L'annonce dimanche de la revente à l'étranger d'une partie du stock de vaccins commandés en excédent, afin d'alléger la facture, a agi comme un détonateur. Jusque-là, les critiques existaient, mais elles restaient contenues.
Dans la perspective d'une pandémie mondiale redoutée par l'Organisation mondiale de la santé (OMS), le ministère de la Santé avait commandé l'été dernier 94 millions de doses de vaccins - d'un montant total de 869 millions d'euros, selon le ministère - tablant sur une double injection par personne.
Mais à partir du 20 novembre, il est apparu qu'une dose unique suffisait à protéger les patients. Dès lors, la France a commencé à se tourner vers l'étranger pour écouler ses stocks.
De leur coté, plusieurs grands laboratoires, qui ont dopé leurs ventes en 2009 grâce à ce vaccin, se sont dits prêts à rediscuter leurs contrats avec le gouvernement.
"On a pu développer et produire un vaccin efficace contre la grippe H1N1 dans les temps qui étaient nécessaires. C'était notre mission, on l'a remplie. On a répondu aux demandes des différents gouvernements, on a signé des contrats et on tient nos engagements. C'est comme ça que ça s'est passé, et il n'y a pas de notion de pression", a réagi auprès de l'AFP Jean-Yves Lecoq, directeur de la communication de GlaxoSmithKline France (à qui ont été commandés 50 millions de doses).
"Dans le contexte actuel, s'il y avait une demande du gouvernement, nous sommes prêts bien sûr à rediscuter du contrat que nous avons signé ensemble", a assuré M. Lecoq.
Premier à porter le fer, le socialiste Jean-Marie Le Guen a réclamé dimanche une "mission d'information parlementaire". Lundi, le porte-parole du PS Benoît Hamon a pris le relais, demandant cette fois une "commission d'enquête", plus contraignante qu'une mission. Une requête reprise par le Nouveau Centre, par Debout la République et par le NPA qui, comme le PS et le PCF, a dénoncé une "gabegie" financière au profit "des laboratoires pharmaceutiques".
A droite, le député UMP Bernard Debré a vilipendé le "principe absurde, poussé à l'extrême, de précaution".

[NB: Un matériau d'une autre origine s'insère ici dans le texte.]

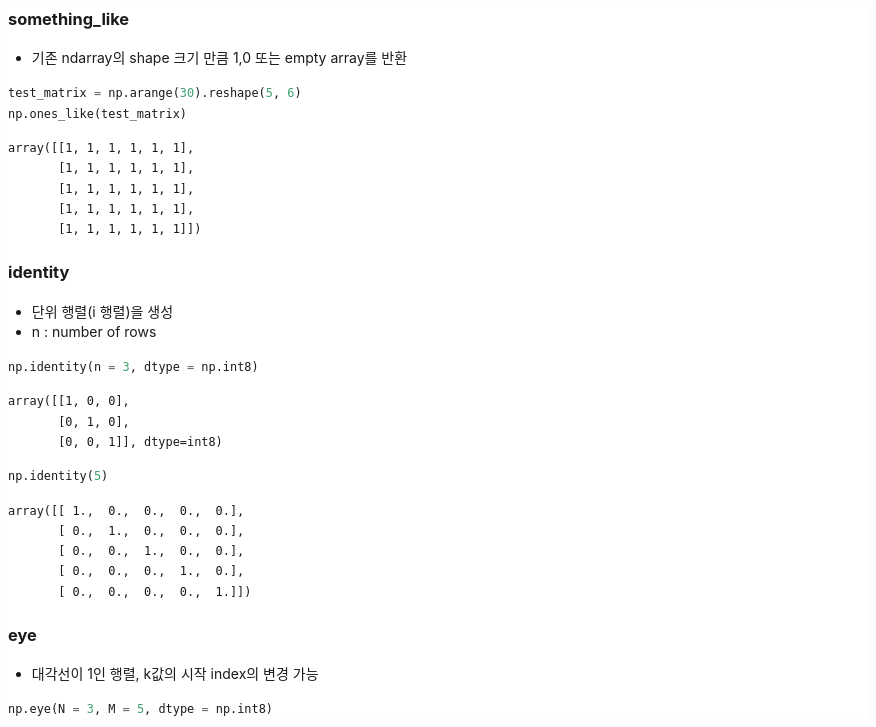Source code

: 

### something_like
- 기존 ndarray의 shape 크기 만큼 1,0 또는 empty array를 반환


```python
test_matrix = np.arange(30).reshape(5, 6)
np.ones_like(test_matrix)
```




    array([[1, 1, 1, 1, 1, 1],
           [1, 1, 1, 1, 1, 1],
           [1, 1, 1, 1, 1, 1],
           [1, 1, 1, 1, 1, 1],
           [1, 1, 1, 1, 1, 1]])



### identity
- 단위 행렬(i 행렬)을 생성
- n : number of rows


```python
np.identity(n = 3, dtype = np.int8)
```




    array([[1, 0, 0],
           [0, 1, 0],
           [0, 0, 1]], dtype=int8)




```python
np.identity(5)
```




    array([[ 1.,  0.,  0.,  0.,  0.],
           [ 0.,  1.,  0.,  0.,  0.],
           [ 0.,  0.,  1.,  0.,  0.],
           [ 0.,  0.,  0.,  1.,  0.],
           [ 0.,  0.,  0.,  0.,  1.]])



### eye
- 대각선이 1인 행렬, k값의 시작 index의 변경 가능


```python
np.eye(N = 3, M = 5, dtype = np.int8)
```

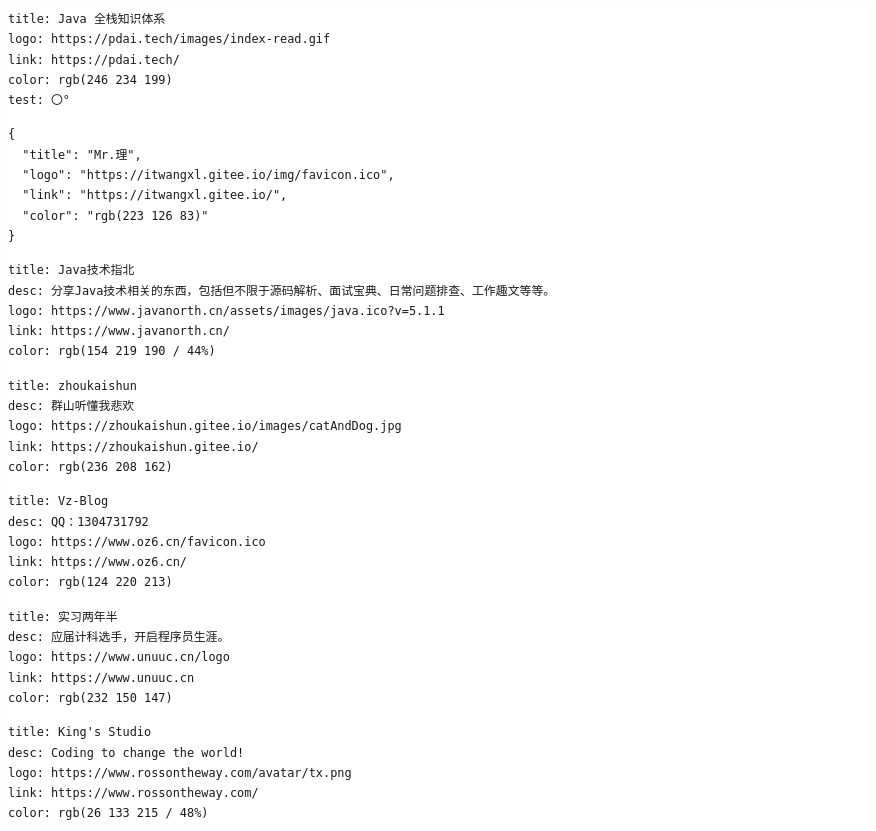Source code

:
 ```card
title: Java 全栈知识体系
logo: https://pdai.tech/images/index-read.gif
link: https://pdai.tech/
color: rgb(246 234 199)
test: 〇°
```

```card:json
{
  "title": "Mr.理",
  "logo": "https://itwangxl.gitee.io/img/favicon.ico",
  "link": "https://itwangxl.gitee.io/",
  "color": "rgb(223 126 83)"
}
```

```card
title: Java技术指北
desc: 分享Java技术相关的东西，包括但不限于源码解析、面试宝典、日常问题排查、工作趣文等等。
logo: https://www.javanorth.cn/assets/images/java.ico?v=5.1.1
link: https://www.javanorth.cn/
color: rgb(154 219 190 / 44%)
```

```card
title: zhoukaishun
desc: 群山听懂我悲欢
logo: https://zhoukaishun.gitee.io/images/catAndDog.jpg
link: https://zhoukaishun.gitee.io/
color: rgb(236 208 162)
```

```card
title: Vz-Blog
desc: QQ：1304731792
logo: https://www.oz6.cn/favicon.ico
link: https://www.oz6.cn/
color: rgb(124 220 213)
```

```card
title: 实习两年半
desc: 应届计科选手，开启程序员生涯。
logo: https://www.unuuc.cn/logo
link: https://www.unuuc.cn
color: rgb(232 150 147)
```

```card
title: King's Studio
desc: Coding to change the world!
logo: https://www.rossontheway.com/avatar/tx.png
link: https://www.rossontheway.com/
color: rgb(26 133 215 / 48%)
```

"Nous avons le tiers du Tamiflu mondial, qu'on est en train de fourguer aux pharmacies, nous avons 10% des vaccins du monde qu'on est en train de refourguer", s'est indigné ce professeur de médecine, estimant que le coût du plan vaccination était supérieur au "déficit de tous les hôpitaux français" et représentait "trois fois le plan cancer". Une analyse partagée par Michèle Rivasi, députée européenne d'Europe Ecologie.
En juillet, alors que la mobilisation contre la pandémie battait son plein, M. Debré avait détonné dans le concert des déclarations alarmistes sur la grippe H1N1, en la qualifiant de "grippette". Toutefois, il a dit "comprendre qu'on ait pu céder à la tentation des laboratoires" qui ont exercé "une pression absolument fantastique en juillet".
Le porte-parole de l'UMP Frédéric Lefebvre est venu à la rescousse du gouvernement en affirmant préférer affronter une "polémique parce qu'on en fait trop, qu'une polémique parce qu'on en fait pas assez".
"Scandalisé par le scandale que ça provoque", le ministre des Affaires étrangères Bernard Kouchner, ancien médecin, s'est exclamé: "qu'est-ce qu'on aurait dit si les gens avaient risqué leur peau".
François Bayrou a jugé pour sa part que le gouvernement avait commis "une faute stratégique très lourde", notamment en ne faisant pas appel aux généralistes pour la vaccination. Pour autant, le président du MoDem s'est refusé "à jeter la pierre au fait qu'on ait pris des précautions".